◆ **Your goal**
Render every line of the listing below as an entry in a numbered list, omitting any blank lines.
[Data in this exercise]
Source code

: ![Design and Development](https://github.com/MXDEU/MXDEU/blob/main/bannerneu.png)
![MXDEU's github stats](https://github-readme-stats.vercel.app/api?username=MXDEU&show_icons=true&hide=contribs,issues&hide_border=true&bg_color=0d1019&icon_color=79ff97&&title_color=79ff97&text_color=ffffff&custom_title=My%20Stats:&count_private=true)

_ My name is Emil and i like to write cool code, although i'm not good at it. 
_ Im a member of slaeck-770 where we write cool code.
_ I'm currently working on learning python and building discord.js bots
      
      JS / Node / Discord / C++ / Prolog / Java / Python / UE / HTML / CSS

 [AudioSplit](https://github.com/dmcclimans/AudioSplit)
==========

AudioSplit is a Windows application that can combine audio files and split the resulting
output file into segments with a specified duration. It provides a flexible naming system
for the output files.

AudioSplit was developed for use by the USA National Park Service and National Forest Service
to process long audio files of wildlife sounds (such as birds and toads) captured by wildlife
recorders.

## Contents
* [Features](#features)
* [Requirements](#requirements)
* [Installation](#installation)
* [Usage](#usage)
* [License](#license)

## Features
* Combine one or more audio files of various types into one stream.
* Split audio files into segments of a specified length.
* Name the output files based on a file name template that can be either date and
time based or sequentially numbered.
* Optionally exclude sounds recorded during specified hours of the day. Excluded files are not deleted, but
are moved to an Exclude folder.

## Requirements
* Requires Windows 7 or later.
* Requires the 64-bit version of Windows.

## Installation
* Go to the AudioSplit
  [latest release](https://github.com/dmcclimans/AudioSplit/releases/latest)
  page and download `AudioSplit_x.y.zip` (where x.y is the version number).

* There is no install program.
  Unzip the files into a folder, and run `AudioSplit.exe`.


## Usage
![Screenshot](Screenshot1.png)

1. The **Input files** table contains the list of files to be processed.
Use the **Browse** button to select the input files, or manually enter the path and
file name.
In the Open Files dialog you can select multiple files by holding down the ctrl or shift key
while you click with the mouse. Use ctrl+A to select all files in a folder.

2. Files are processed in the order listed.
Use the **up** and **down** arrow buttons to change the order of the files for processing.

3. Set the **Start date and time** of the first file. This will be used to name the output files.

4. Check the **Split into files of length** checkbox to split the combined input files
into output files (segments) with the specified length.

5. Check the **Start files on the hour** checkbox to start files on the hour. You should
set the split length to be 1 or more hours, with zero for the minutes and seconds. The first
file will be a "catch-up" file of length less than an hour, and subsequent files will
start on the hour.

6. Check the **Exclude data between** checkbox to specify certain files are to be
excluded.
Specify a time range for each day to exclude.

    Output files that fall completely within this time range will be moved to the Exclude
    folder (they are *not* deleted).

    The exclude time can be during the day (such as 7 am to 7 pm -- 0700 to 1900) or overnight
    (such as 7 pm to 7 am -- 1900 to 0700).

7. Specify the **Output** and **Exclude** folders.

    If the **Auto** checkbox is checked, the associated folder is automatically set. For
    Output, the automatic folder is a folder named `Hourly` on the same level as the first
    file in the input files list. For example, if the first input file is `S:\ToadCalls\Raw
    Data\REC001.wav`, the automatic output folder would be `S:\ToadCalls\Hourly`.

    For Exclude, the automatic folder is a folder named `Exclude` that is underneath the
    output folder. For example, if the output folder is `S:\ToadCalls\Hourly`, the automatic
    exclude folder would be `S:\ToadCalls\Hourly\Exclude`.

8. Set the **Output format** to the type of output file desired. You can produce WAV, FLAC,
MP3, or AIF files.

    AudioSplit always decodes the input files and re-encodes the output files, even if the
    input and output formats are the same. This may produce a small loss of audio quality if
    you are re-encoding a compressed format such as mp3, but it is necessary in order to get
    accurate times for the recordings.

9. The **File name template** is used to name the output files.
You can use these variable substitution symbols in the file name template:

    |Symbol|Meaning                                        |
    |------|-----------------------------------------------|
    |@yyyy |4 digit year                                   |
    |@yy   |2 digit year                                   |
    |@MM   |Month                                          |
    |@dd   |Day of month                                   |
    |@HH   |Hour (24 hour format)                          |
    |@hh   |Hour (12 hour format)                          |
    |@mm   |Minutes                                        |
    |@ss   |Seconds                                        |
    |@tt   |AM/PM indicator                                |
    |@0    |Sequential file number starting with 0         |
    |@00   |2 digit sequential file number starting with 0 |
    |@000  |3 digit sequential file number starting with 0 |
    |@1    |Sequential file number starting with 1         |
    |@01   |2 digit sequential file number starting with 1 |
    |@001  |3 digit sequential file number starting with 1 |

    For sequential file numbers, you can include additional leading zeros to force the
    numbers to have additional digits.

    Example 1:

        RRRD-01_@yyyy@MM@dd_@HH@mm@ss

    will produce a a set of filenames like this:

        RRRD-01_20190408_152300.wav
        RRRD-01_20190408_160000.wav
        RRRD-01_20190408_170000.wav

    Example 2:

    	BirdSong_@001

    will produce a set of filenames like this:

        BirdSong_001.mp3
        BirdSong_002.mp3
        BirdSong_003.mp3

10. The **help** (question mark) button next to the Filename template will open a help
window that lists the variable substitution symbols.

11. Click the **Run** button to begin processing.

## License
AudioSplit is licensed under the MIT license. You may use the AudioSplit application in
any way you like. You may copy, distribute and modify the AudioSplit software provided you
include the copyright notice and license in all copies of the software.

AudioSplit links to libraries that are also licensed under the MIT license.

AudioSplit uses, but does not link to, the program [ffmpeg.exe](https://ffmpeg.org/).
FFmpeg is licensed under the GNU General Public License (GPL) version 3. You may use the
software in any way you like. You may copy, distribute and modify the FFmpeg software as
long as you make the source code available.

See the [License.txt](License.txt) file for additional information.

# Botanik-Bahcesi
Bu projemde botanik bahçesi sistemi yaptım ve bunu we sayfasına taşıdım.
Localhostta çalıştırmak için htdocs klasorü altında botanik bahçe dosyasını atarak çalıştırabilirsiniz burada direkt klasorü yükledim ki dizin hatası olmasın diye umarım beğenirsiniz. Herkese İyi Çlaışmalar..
[/Data in this exercise]
◆ **Solved exercise**
1. Source code
2. : ![Design and Development](https://github.com/MXDEU/MXDEU/blob/main/bannerneu.png)
3. ![MXDEU's github stats](https://github-readme-stats.vercel.app/api?username=MXDEU&show_icons=true&hide=contribs,issues&hide_border=true&bg_color=0d1019&icon_color=79ff97&&title_color=79ff97&text_color=ffffff&custom_title=My%20Stats:&count_private=true)
4. _ My name is Emil and i like to write cool code, although i'm not good at it. 
5. _ Im a member of slaeck-770 where we write cool code.
6. _ I'm currently working on learning python and building discord.js bots
7.       JS / Node / Discord / C++ / Prolog / Java / Python / UE / HTML / CSS
8.  [AudioSplit](https://github.com/dmcclimans/AudioSplit)
9. ==========
10. AudioSplit is a Windows application that can combine audio files and split the resulting
11. output file into segments with a specified duration. It provides a flexible naming system
12. for the output files.
13. AudioSplit was developed for use by the USA National Park Service and National Forest Service
14. to process long audio files of wildlife sounds (such as birds and toads) captured by wildlife
15. recorders.
16. ## Contents
17. * [Features](#features)
18. * [Requirements](#requirements)
19. * [Installation](#installation)
20. * [Usage](#usage)
21. * [License](#license)
22. ## Features
23. * Combine one or more audio files of various types into one stream.
24. * Split audio files into segments of a specified length.
25. * Name the output files based on a file name template that can be either date and
26. time based or sequentially numbered.
27. * Optionally exclude sounds recorded during specified hours of the day. Excluded files are not deleted, but
28. are moved to an Exclude folder.
29. ## Requirements
30. * Requires Windows 7 or later.
31. * Requires the 64-bit version of Windows.
32. ## Installation
33. * Go to the AudioSplit
34.   [latest release](https://github.com/dmcclimans/AudioSplit/releases/latest)
35.   page and download `AudioSplit_x.y.zip` (where x.y is the version number).
36. * There is no install program.
37.   Unzip the files into a folder, and run `AudioSplit.exe`.
38. ## Usage
39. ![Screenshot](Screenshot1.png)
40. 1. The **Input files** table contains the list of files to be processed.
41. Use the **Browse** button to select the input files, or manually enter the path and
42. file name.
43. In the Open Files dialog you can select multiple files by holding down the ctrl or shift key
44. while you click with the mouse. Use ctrl+A to select all files in a folder.
45. 2. Files are processed in the order listed.
46. Use the **up** and **down** arrow buttons to change the order of the files for processing.
47. 3. Set the **Start date and time** of the first file. This will be used to name the output files.
48. 4. Check the **Split into files of length** checkbox to split the combined input files
49. into output files (segments) with the specified length.
50. 5. Check the **Start files on the hour** checkbox to start files on the hour. You should
51. set the split length to be 1 or more hours, with zero for the minutes and seconds. The first
52. file will be a "catch-up" file of length less than an hour, and subsequent files will
53. start on the hour.
54. 6. Check the **Exclude data between** checkbox to specify certain files are to be
55. excluded.
56. Specify a time range for each day to exclude.
57.     Output files that fall completely within this time range will be moved to the Exclude
58.     folder (they are *not* deleted).
59.     The exclude time can be during the day (such as 7 am to 7 pm -- 0700 to 1900) or overnight
60.     (such as 7 pm to 7 am -- 1900 to 0700).
61. 7. Specify the **Output** and **Exclude** folders.
62.     If the **Auto** checkbox is checked, the associated folder is automatically set. For
63.     Output, the automatic folder is a folder named `Hourly` on the same level as the first
64.     file in the input files list. For example, if the first input file is `S:\ToadCalls\Raw
65.     Data\REC001.wav`, the automatic output folder would be `S:\ToadCalls\Hourly`.
66.     For Exclude, the automatic folder is a folder named `Exclude` that is underneath the
67.     output folder. For example, if the output folder is `S:\ToadCalls\Hourly`, the automatic
68.     exclude folder would be `S:\ToadCalls\Hourly\Exclude`.
69. 8. Set the **Output format** to the type of output file desired. You can produce WAV, FLAC,
70. MP3, or AIF files.
71.     AudioSplit always decodes the input files and re-encodes the output files, even if the
72.     input and output formats are the same. This may produce a small loss of audio quality if
73.     you are re-encoding a compressed format such as mp3, but it is necessary in order to get
74.     accurate times for the recordings.
75. 9. The **File name template** is used to name the output files.
76. You can use these variable substitution symbols in the file name template:
77.     |Symbol|Meaning                                        |
78.     |------|-----------------------------------------------|
79.     |@yyyy |4 digit year                                   |
80.     |@yy   |2 digit year                                   |
81.     |@MM   |Month                                          |
82.     |@dd   |Day of month                                   |
83.     |@HH   |Hour (24 hour format)                          |
84.     |@hh   |Hour (12 hour format)                          |
85.     |@mm   |Minutes                                        |
86.     |@ss   |Seconds                                        |
87.     |@tt   |AM/PM indicator                                |
88.     |@0    |Sequential file number starting with 0         |
89.     |@00   |2 digit sequential file number starting with 0 |
90.     |@000  |3 digit sequential file number starting with 0 |
91.     |@1    |Sequential file number starting with 1         |
92.     |@01   |2 digit sequential file number starting with 1 |
93.     |@001  |3 digit sequential file number starting with 1 |
94.     For sequential file numbers, you can include additional leading zeros to force the
95.     numbers to have additional digits.
96.     Example 1:
97.         RRRD-01_@yyyy@MM@dd_@HH@mm@ss
98.     will produce a a set of filenames like this:
99.         RRRD-01_20190408_152300.wav
100.         RRRD-01_20190408_160000.wav
101.         RRRD-01_20190408_170000.wav
102.     Example 2:
103.     	BirdSong_@001
104.     will produce a set of filenames like this:
105.         BirdSong_001.mp3
106.         BirdSong_002.mp3
107.         BirdSong_003.mp3
108. 10. The **help** (question mark) button next to the Filename template will open a help
109. window that lists the variable substitution symbols.
110. 11. Click the **Run** button to begin processing.
111. ## License
112. AudioSplit is licensed under the MIT license. You may use the AudioSplit application in
113. any way you like. You may copy, distribute and modify the AudioSplit software provided you
114. include the copyright notice and license in all copies of the software.
115. AudioSplit links to libraries that are also licensed under the MIT license.
116. AudioSplit uses, but does not link to, the program [ffmpeg.exe](https://ffmpeg.org/).
117. FFmpeg is licensed under the GNU General Public License (GPL) version 3. You may use the
118. software in any way you like. You may copy, distribute and modify the FFmpeg software as
119. long as you make the source code available.
120. See the [License.txt](License.txt) file for additional information.
121. # Botanik-Bahcesi
122. Bu projemde botanik bahçesi sistemi yaptım ve bunu we sayfasına taşıdım.
123. Localhostta çalıştırmak için htdocs klasorü altında botanik bahçe dosyasını atarak çalıştırabilirsiniz burada direkt klasorü yükledim ki dizin hatası olmasın diye umarım beğenirsiniz. Herkese İyi Çlaışmalar..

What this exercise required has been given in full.